*** Opening of Source information ***

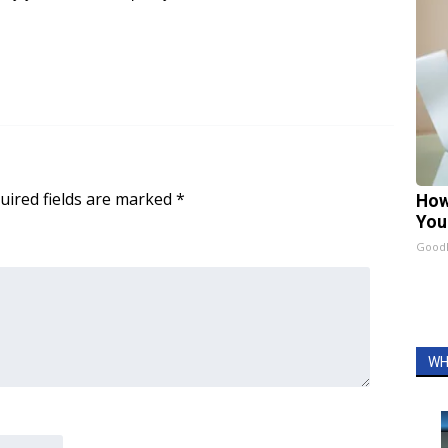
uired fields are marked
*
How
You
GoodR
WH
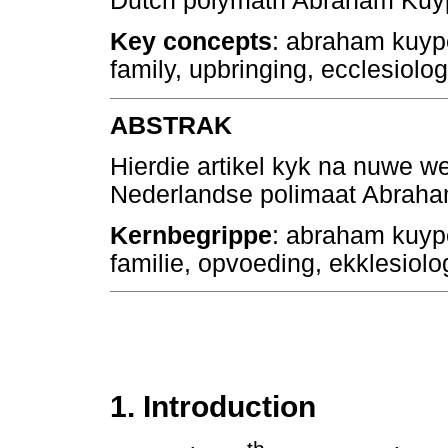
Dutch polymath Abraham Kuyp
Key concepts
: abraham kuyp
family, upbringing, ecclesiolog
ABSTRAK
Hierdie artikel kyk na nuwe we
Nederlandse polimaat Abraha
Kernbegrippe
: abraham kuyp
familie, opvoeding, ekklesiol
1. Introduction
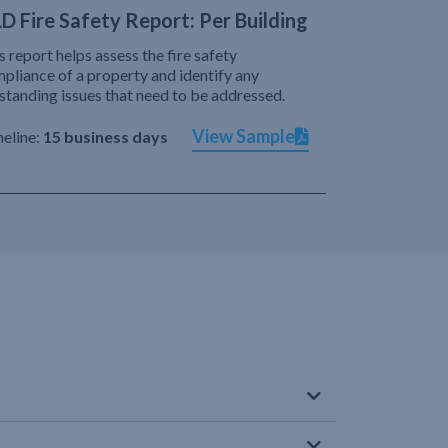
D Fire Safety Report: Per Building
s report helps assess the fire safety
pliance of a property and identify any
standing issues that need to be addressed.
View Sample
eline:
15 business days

*** Close of Source information ***
*** Opening of Source information ***

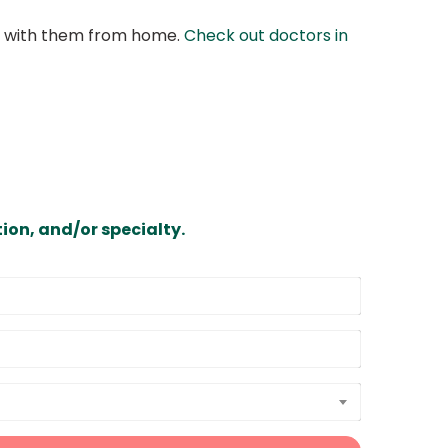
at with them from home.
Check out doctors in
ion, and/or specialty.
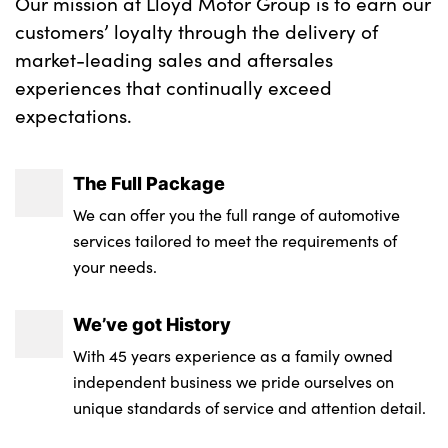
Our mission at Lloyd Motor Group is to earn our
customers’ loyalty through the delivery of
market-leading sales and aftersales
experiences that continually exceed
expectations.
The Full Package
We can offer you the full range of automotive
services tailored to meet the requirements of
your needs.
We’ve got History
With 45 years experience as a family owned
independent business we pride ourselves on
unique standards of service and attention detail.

*** Close of Source information ***

### What is expected
Retype only the stretch of lines above starting at the one with "The Full Package" and stopping at the one with "independent business we pride ourselves on", exactly as written, with both kept.

### Solved problem
The Full Package
We can offer you the full range of automotive
services tailored to meet the requirements of
your needs.
We’ve got History
With 45 years experience as a family owned
independent business we pride ourselves on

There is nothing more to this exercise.